Most of you know what cryptocurrencies are. These are digital entities like bitcoin, ethereum, zcash, litecoin, ripple, etc. Stablecoins might be a newer concept. As I’m sure you are aware, cryptocurrencies have been anything but “stable.” Stablecoins are actually stable or at least as stable as any fiat currencyare digital tokens that represent a 1:1 ratio with a fiat currency, most commonly the United States Dollar.
If I deposit $100 USD, I could get 100 units of the stablecoin that (minus a very tiny fee), can be converted back into $100 whenever you want, but has the ability to nearly instantly be transmitted anywhere in the world and/or be used to buy cryptocurrencies without the usual hold while waiting for the ACH transfer to clear. The benefit of these is that they are not as volatile as the standard cryptocurrencies like bitcoin and may aid the use of cryptocurrencies by allowing businesses to sell products delineated in easier to understand amounts (for example, coffee could be sold for 2.5 GUSD vs 0.00046 BTC).
The most common of these include Tether (USDT), DAI, USD Coin (USDC), and Gemini Dollar (GUSD). The majority of these are verified by an independent auditor to insure that for every 1 unit in circulation, there is $1 held in a bank account.

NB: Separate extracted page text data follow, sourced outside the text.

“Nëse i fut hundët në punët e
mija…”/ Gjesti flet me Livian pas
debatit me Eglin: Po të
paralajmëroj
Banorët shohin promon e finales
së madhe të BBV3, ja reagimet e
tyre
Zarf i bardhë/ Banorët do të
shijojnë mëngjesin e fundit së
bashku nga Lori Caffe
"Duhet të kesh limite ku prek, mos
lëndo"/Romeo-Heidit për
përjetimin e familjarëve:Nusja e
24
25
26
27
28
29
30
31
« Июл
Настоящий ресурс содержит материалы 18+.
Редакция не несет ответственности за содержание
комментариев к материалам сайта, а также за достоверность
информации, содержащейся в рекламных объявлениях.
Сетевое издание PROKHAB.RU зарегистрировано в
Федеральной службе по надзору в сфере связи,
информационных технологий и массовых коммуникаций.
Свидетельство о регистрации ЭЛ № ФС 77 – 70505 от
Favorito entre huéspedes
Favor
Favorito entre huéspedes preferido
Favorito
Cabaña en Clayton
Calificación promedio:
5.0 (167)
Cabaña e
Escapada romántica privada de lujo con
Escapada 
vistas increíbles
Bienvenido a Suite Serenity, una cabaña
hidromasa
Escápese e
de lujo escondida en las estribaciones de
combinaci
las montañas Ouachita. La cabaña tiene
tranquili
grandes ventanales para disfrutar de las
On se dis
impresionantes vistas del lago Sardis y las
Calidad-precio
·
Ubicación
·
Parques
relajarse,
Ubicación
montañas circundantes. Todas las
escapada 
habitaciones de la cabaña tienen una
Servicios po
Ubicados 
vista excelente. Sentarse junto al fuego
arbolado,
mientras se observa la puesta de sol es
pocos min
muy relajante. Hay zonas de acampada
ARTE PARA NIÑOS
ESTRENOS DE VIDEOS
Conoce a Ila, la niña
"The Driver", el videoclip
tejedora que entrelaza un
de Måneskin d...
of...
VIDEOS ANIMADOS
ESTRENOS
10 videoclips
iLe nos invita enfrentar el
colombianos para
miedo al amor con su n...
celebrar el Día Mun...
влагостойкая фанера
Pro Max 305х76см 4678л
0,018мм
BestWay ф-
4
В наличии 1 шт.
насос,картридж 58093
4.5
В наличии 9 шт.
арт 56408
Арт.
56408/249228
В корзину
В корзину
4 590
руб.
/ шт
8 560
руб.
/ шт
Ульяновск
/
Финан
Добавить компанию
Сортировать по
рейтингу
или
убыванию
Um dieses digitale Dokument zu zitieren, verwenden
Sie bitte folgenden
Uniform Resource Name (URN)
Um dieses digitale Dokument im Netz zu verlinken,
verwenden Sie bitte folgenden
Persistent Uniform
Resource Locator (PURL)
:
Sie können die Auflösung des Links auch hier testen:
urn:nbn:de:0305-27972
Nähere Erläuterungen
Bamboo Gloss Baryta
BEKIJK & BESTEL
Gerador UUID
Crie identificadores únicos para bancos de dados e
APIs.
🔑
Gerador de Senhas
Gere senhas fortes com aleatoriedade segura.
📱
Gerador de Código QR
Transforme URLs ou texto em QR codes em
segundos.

If you were an early adopter, or just someone that has amassed a large amount of bitcoin, you are basically forced to just hold and see where bitcoin goes. Maybe it goes back to $20,000 and you liquidate, but maybe you hold on even longer because it could continue to go higher . You just don’t know. Or, it could just as easily drop 50% like it did a couple of days ago.
The point is that bitcoin (and other cryptocurrencies) fluctuate a lot in price. Just HODLing is a strategy but one that does not generate any money while you wait. Kind of like investing just in a growth stock…you rely solely on the growth of the stock and not on any dividends.

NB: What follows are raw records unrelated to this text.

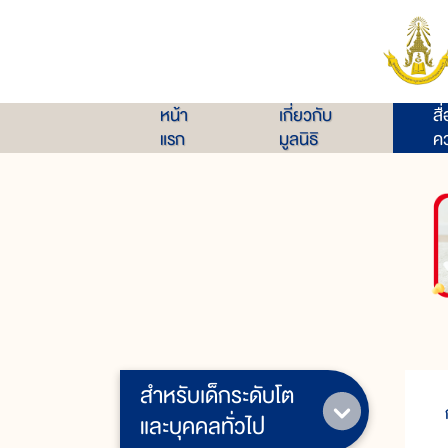
หน้า
เกี่ยวกับ
สื
แรก
มูลนิธิ
คว
สำหรับเด็กระดับโต
และบุคคลทั่วไป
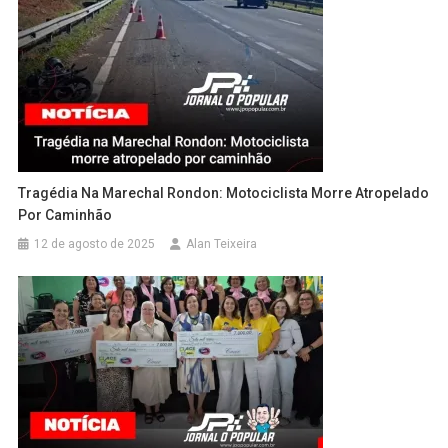
Tragédia Na Marechal Rondon: Motociclista Morre Atropelado
Por Caminhão
12 de agosto de 2025
Alan Teixeira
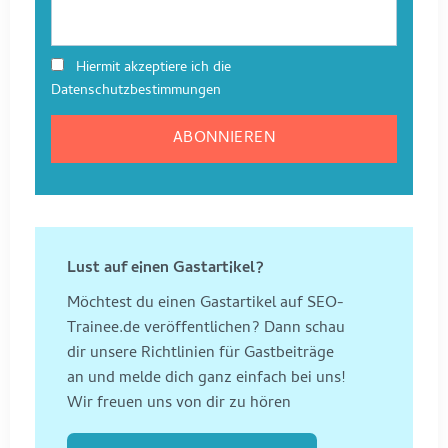
Hiermit akzeptiere ich die
Datenschutzbestimmungen
Lust auf einen Gastartikel?
Möchtest du einen Gastartikel auf SEO-
Trainee.de veröffentlichen? Dann schau
dir unsere Richtlinien für Gastbeiträge
an und melde dich ganz einfach bei uns!
Wir freuen uns von dir zu hören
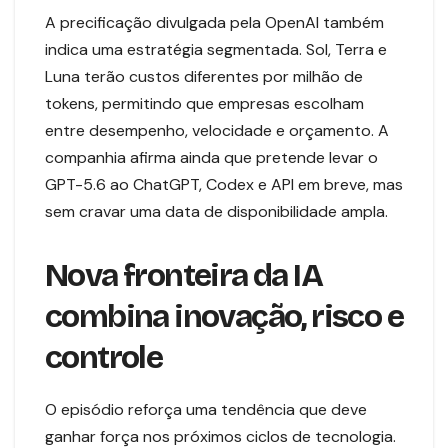
A precificação divulgada pela OpenAI também
indica uma estratégia segmentada. Sol, Terra e
Luna terão custos diferentes por milhão de
tokens, permitindo que empresas escolham
entre desempenho, velocidade e orçamento. A
companhia afirma ainda que pretende levar o
GPT-5.6 ao ChatGPT, Codex e API em breve, mas
sem cravar uma data de disponibilidade ampla.
Nova fronteira da IA
combina inovação, risco e
controle
O episódio reforça uma tendência que deve
ganhar força nos próximos ciclos de tecnologia.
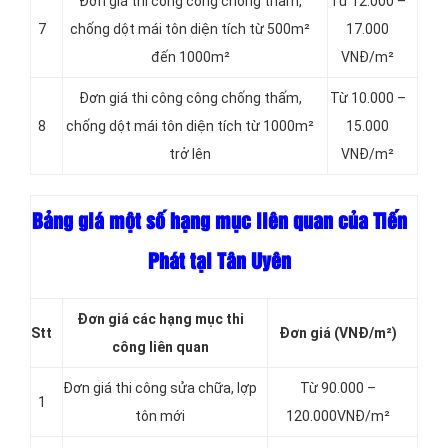
Đơn giá thi công công chống thấm,
Từ 12.000 –
7
chống dột mái tôn diện tích từ 500m²
17.000
đến 1000m²
VNĐ/m²
Đơn giá thi công công chống thấm,
Từ 10.000 –
8
chống dột mái tôn diện tích từ 1000m²
15.000
trở lên
VNĐ/m²
Bảng giá một số hạng mục liên quan của Tiến
Phát tại Tân Uyên
Đơn giá các hạng mục thi
Stt
Đơn giá
(VNĐ/m²)
công liên quan
Đơn giá thi công sửa chữa, lợp
Từ 90.000 –
1
tôn mới
120.000VNĐ/m²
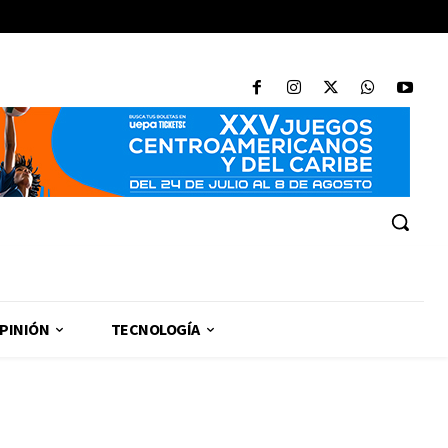
PINIÓN
TECNOLOGÍA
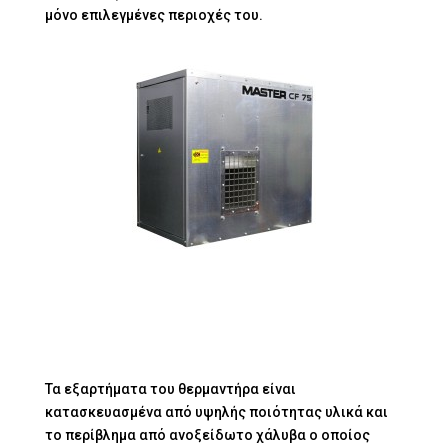
μόνο επιλεγμένες περιοχές του.
Τα εξαρτήματα του θερμαντήρα είναι
κατασκευασμένα από υψηλής ποιότητας υλικά και
το περίβλημα από ανοξείδωτο χάλυβα ο οποίος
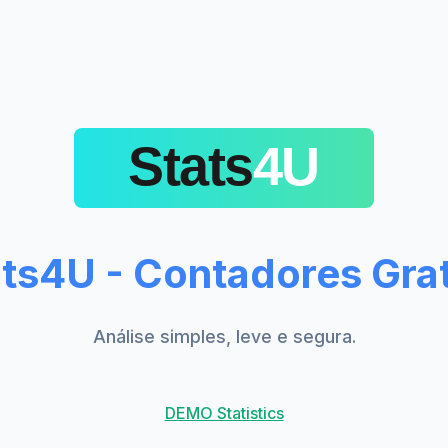
ts4U - Contadores Grat
Análise simples, leve e segura.
DEMO Statistics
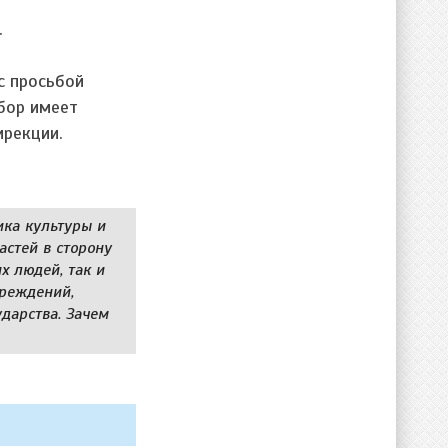
.
с просьбой
бор имеет
ирекции.
ика культуры и
астей в сторону
х людей, так и
чреждений,
ударства. Зачем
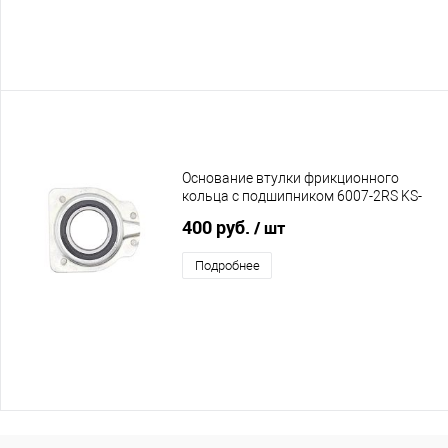
Основание втулки фрикционного
кольца с подшипником 6007-2RS KS-
53, KS-56, KS-56E, KS-62, KS-62E, C55
400 руб.
/ шт
Подробнее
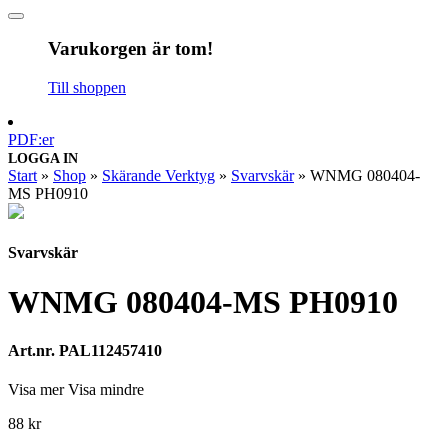
Varukorgen är tom!
Till shoppen
PDF:er
LOGGA IN
Start
»
Shop
»
Skärande Verktyg
»
Svarvskär
»
WNMG 080404-
MS PH0910
Svarvskär
WNMG 080404-MS PH0910
Art.nr. PAL112457410
Visa mer
Visa mindre
88
kr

Now we are able to HODL while earning interest. We simply transfer our bitcoin and earn compounding interest while keeping the underlying assets intact.
In the next post, I will talk about three companies that allow you to earn interest on cryptocurrencies and/or stablecoins.
BlockFi, Celsius, and Nexo
Update: December 10th, 2022. So most of these have termed out to be scams or severely understated the amount of risk. I have since removed links to these sites and do not recommend opening an account with them even if they still allow it. The only way they were able to generate yields as high as they did was by doing very risky things with your crypto.
I thought I was getting yield that was backed by overcollateralized loans (and therefore more safe), but I was mistaken.